• CONSEGNA:
Nel brano sull'Occidente riportato più avanti, elenchi ciò che, secondo la frase che inizia con «Ha ucciso le forme pagane», l'Occidente ha ucciso, distrutto, messo a morte o svuotato, indicando per ciascuna voce il verbo usato.

• BRANO SCELTO:
Gonfio della propria levità, l’Occidente si stacca dal mondo e vola in alto.

Solo un lungo tubo lo collega ancora al resto dell’umanità: un tubo attraverso cui scorrono gorgoglianti il petrolio, le badanti, i diamanti, la cocaina, gli spazzini, le prostitute, le discariche, le spiagge, la carne animale e il sangue umano di cui ha bisogno per nutrirsi.

Dall’alto, addosso alla terra lontana, l’Occidente riversa il proprio terrore, ma nel grande dirigibile, tutto è delicatamente insonorizzato.

L’Occidente è e non è l’Occidente.

Per staccarsi da terra, ha tagliato tutte le proprie, contraddittorie radici, di cui però si vanta nell’esatta misura in cui le ha distrutte.

Ha ucciso le forme pagane, ha distrutto il cristianesimo, ha messo a morte l’illuminismo e ha svuotato la democrazia.

L’Occidente ha annichilito ogni costume diverso, per mercificarlo poi come folklore.

Ha trasformato mille paesaggi in un unico luogo identico, dove all’uscita della discoteca, la pista da sci scende giù alla spiaggia privata.

• ESTRATTO DELL'ELENCO:
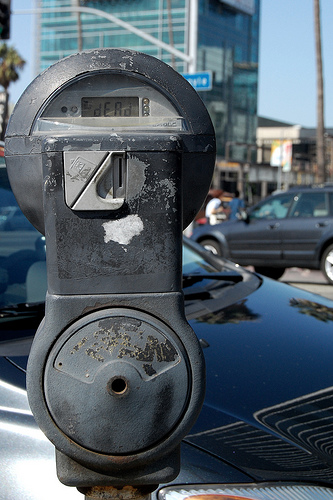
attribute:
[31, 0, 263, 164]
building — tall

• RISPOSTA ALLA CONSEGNA:
- le forme pagane (ucciso)
- il cristianesimo (distrutto)
- l'illuminismo (messo a morte)
- la democrazia (svuotato)